From Dr. Strangelove to Canada and beyond, the journey's and memories of my life with G.

Thursday, September 22, 2016

Wrapping-up....

It is remarkable how rapidly one slips into a "funk" when re-immersed in the everyday concerns of what we call "The real world" which were free from while in Chama.  The election continues in its dismal way with ongoing mud-slinging and lies, daily news of violence on American streets, war and terrorist actions, machination of our economic and political "leaders" all-inpall a general denial of the truly important things in life - nothing has changed.

In this case I am not exactly sure which of the worlds, in Chama or outside, is “real.”  There was a regularity, and simplicity, of life in Chama.  Conversations were polite as folks were focused on common goals while differences were set aside.  Life was intimately connected to the seasons, the slow rhythm of life and the comings and goings of the trains.  We have been told the winters are very quiet with the population shrinking to less than 1,500 in the 4,000 square mile surrounding Chama.  Only few businesses remain open: a convenience store/gas station, market/hardware store, one restaurant, a saloon and small primary/middle school. The snow drifts deep and temperatures plunge to below zero.  Life goes on at a very slow pace, so we are told. 

I think this must be the dream world but those living there are anchored to the reality of the seasons and the struggle of everyday life.  One cannot be in denial when events demand your attention.  Small things become a moment of joy.  Christmas comes and for a brief moment on a snowy Saturday the whistles sound and a train runs taking local children on  trip up to Cumbres over show shrouded tracks – then quiet until early spring.

I think our world spoils us.  We take trips to buy non-essential things and complain when things don’t exactly go the way we want.  Seemingly, we refuse to see the reality of a world in which the exact temperature in our house of place of work is of greater importance than the honesty and candor of a public official or neighbor.  When faced with a different path we too often choose the same regardless of the outcome.  We have forgotten the notion of a “mending wall” and the importance of binding ourselves to others for the common good.

Next year we leave again for our visit to that “other” world which is Chama.  Six weeks this time and the year following three months.  In the time between the visits I will be busy with docent study for there and re-organizing my tasks at work for my eventual semi-retirement in December, 2017.  Work to repair the trailer will be finished in a few weeks and it will be winterized.  During this time I will again focus on simplifying life in this world starting with a renewed effort to “Mend walls.”
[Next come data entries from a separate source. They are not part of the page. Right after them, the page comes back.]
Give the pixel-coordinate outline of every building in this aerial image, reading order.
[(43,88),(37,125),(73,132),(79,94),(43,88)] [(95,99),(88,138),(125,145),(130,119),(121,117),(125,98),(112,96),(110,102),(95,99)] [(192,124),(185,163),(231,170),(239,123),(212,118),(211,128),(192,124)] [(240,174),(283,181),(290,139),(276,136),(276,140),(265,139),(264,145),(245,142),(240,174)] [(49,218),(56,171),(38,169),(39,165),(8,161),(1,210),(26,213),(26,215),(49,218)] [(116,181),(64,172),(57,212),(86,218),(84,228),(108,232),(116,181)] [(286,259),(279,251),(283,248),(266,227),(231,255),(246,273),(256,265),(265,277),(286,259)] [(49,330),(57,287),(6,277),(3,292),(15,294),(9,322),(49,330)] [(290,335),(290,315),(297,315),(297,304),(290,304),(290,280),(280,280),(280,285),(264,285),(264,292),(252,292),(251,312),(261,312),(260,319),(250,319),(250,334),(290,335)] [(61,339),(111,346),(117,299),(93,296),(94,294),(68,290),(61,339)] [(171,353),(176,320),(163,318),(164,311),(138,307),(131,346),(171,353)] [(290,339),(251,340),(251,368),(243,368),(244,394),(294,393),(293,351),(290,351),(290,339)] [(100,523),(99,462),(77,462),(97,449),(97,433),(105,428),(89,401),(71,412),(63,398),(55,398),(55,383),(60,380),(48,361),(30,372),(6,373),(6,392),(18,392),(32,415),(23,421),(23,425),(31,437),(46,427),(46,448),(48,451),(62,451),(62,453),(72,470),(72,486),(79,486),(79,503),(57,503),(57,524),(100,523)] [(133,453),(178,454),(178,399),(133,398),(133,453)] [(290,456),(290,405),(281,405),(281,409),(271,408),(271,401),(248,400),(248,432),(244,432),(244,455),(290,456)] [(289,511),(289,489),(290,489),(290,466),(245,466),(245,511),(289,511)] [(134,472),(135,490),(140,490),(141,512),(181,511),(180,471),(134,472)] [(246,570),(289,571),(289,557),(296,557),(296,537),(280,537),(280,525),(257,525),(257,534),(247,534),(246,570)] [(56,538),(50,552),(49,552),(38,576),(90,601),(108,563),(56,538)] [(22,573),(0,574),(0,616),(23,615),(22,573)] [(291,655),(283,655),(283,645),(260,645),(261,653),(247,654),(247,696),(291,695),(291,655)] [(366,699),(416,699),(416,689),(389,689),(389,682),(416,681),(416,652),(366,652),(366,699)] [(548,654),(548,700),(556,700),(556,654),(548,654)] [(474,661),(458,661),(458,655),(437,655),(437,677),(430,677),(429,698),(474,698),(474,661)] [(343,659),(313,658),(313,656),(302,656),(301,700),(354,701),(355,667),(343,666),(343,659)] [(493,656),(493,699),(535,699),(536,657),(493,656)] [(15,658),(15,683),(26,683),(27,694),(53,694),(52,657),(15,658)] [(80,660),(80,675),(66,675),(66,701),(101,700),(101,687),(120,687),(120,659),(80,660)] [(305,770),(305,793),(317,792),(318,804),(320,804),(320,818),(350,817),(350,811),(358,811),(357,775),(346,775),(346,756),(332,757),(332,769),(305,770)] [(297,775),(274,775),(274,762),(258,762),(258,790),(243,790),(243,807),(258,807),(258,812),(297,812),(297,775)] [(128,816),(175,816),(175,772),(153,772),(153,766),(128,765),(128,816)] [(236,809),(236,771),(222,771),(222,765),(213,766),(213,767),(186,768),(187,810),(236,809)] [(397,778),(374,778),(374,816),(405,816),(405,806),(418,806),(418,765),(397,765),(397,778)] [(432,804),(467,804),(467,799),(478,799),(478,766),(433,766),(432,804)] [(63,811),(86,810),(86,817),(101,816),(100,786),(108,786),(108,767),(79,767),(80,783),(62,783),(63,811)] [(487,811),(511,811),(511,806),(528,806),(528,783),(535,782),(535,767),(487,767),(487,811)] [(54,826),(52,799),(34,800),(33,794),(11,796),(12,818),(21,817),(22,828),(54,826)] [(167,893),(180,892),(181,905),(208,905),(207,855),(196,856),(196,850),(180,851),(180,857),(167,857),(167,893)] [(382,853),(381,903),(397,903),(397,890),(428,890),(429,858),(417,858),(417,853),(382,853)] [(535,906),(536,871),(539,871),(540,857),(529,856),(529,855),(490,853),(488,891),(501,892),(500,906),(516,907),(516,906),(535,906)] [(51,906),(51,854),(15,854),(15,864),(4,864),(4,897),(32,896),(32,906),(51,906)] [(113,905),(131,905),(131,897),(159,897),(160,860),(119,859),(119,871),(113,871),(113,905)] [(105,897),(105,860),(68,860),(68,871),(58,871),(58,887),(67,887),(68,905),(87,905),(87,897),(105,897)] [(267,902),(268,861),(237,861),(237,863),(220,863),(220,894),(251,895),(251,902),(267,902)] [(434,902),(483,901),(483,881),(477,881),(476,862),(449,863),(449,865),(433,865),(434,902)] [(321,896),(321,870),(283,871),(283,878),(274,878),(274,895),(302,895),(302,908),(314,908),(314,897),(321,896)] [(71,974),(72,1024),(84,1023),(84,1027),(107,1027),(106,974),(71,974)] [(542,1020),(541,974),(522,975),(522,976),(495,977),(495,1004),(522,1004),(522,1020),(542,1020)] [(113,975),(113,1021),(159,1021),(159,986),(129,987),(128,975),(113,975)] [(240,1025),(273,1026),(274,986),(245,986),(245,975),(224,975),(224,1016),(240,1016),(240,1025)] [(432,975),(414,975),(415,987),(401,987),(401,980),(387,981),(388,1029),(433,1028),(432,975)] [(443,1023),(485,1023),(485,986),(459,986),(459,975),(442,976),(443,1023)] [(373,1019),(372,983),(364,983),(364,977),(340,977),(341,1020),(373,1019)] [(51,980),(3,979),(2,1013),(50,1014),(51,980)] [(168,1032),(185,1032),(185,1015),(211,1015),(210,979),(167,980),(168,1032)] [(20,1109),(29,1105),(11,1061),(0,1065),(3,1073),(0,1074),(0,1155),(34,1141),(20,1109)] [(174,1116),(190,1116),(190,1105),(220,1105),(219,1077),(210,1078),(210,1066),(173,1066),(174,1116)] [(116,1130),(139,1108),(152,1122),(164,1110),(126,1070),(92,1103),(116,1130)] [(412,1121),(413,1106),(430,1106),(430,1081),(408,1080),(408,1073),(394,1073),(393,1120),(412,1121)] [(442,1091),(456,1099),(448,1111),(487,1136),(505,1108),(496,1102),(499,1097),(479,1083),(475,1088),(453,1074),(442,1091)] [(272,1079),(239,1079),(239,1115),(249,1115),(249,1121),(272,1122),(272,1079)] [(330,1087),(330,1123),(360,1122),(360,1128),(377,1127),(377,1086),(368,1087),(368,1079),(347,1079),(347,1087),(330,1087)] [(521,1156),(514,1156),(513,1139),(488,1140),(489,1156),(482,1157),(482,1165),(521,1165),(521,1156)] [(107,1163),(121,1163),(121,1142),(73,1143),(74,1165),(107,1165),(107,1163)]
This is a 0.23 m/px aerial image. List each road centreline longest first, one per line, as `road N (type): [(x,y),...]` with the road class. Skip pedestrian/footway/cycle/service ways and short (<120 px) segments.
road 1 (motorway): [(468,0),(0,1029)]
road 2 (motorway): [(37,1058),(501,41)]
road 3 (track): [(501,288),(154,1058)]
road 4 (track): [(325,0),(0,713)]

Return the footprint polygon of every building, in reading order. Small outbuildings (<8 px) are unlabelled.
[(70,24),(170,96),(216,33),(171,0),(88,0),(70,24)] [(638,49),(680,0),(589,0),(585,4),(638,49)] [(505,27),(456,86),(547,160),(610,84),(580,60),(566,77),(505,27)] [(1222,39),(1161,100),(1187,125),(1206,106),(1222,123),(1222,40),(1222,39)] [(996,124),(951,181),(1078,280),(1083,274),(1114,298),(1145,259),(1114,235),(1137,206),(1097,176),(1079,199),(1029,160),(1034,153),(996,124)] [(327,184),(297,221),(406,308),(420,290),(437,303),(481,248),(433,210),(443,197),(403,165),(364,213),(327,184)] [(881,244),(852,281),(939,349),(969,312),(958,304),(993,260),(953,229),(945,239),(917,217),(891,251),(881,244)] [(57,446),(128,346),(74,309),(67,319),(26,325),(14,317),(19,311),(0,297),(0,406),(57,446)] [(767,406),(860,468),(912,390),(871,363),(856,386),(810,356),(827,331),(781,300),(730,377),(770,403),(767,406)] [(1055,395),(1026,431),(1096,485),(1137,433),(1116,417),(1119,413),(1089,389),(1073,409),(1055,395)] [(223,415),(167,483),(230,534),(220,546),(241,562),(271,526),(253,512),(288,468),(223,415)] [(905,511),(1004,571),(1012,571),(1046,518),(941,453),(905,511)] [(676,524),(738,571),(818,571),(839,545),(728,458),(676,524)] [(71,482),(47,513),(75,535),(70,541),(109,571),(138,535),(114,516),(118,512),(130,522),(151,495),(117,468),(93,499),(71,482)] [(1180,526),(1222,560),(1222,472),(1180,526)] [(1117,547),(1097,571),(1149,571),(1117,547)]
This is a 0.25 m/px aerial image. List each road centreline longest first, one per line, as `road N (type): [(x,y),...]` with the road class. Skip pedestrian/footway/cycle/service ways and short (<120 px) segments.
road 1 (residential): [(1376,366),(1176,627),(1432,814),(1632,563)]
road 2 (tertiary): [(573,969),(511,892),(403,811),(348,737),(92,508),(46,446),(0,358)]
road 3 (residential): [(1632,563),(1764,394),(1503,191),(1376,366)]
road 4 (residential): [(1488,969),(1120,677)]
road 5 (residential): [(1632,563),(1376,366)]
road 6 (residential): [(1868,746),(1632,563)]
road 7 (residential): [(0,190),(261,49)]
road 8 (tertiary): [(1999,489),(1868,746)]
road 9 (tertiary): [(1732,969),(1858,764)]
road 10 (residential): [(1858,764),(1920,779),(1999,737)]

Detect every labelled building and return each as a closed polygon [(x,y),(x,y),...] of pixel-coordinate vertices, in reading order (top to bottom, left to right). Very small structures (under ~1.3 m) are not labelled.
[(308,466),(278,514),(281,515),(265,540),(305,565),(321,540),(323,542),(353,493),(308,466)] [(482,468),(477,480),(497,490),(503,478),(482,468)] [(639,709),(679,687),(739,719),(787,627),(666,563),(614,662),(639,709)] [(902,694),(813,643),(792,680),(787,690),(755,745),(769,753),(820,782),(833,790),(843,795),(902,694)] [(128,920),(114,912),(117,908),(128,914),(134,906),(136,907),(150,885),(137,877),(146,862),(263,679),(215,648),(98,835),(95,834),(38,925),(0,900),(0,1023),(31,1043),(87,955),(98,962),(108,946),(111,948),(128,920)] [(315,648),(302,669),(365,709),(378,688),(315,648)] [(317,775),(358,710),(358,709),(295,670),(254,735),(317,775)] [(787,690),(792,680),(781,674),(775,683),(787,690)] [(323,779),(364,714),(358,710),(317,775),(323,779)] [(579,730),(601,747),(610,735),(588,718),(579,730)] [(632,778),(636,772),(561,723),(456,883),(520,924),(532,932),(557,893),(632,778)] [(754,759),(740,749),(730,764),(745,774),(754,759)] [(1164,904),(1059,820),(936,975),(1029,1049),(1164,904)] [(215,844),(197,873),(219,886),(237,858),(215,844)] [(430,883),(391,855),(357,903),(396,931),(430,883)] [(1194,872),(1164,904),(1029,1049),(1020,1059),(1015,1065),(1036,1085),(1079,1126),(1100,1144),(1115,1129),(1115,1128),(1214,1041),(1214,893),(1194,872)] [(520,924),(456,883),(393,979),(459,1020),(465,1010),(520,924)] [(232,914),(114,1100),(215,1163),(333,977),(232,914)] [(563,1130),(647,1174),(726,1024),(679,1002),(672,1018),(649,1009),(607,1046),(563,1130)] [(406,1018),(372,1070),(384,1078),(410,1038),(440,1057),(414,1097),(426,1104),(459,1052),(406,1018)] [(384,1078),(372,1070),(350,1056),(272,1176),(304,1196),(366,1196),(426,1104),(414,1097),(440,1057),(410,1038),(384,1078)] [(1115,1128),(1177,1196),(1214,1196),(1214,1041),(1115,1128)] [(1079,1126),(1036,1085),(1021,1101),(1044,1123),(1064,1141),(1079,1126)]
I had forgotten when we first came to Calhoun and I was kindly asked by Paul to give a little talk at the Thanksgiving ecumenical service, I recited the following:

Mending Wall
By Robert Frost

Something there is that doesn't love a wall,
That sends the frozen-ground-swell under it,
And spills the upper boulders in the sun;
And makes gaps even two can pass abreast.
The work of hunters is another thing:

I have come after them and made repair
Where they have left not one stone on a stone,
But they would have the rabbit out of hiding,
To please the yelping dogs. The gaps I mean,
No one has seen them made or heard them made,
But at spring mending-time we find them there.
I let my neighbour know beyond the hill;
And on a day we meet to walk the line
And set the wall between us once again.
We keep the wall between us as we go.
To each the boulders that have fallen to each.
And some are loaves and some so nearly balls
We have to use a spell to make them balance:
"Stay where you are until our backs are turned!"
We wear our fingers rough with handling them.
Oh, just another kind of out-door game,
One on a side. It comes to little more:
There where it is we do not need the wall:
He is all pine and I am apple orchard.
My apple trees will never get across
And eat the cones under his pines, I tell him.
He only says, "Good fences make good neighbours."
Spring is the mischief in me, and I wonder
If I could put a notion in his head:
"Why do they make good neighbours? Isn't it
Where there are cows? But here there are no cows.
Before I built a wall I'd ask to know
What I was walling in or walling out,
And to whom I was like to give offence.
Something there is that doesn't love a wall,
That wants it down." I could say "Elves" to him,
But it's not elves exactly, and I'd rather
He said it for himself. I see him there
Bringing a stone grasped firmly by the top
In each hand, like an old-stone savage armed.
He moves in darkness as it seems to me,
Not of woods only and the shade of trees.
He will not go behind his father's saying,
And he likes having thought of it so well
He says again, "Good fences make good neighbours."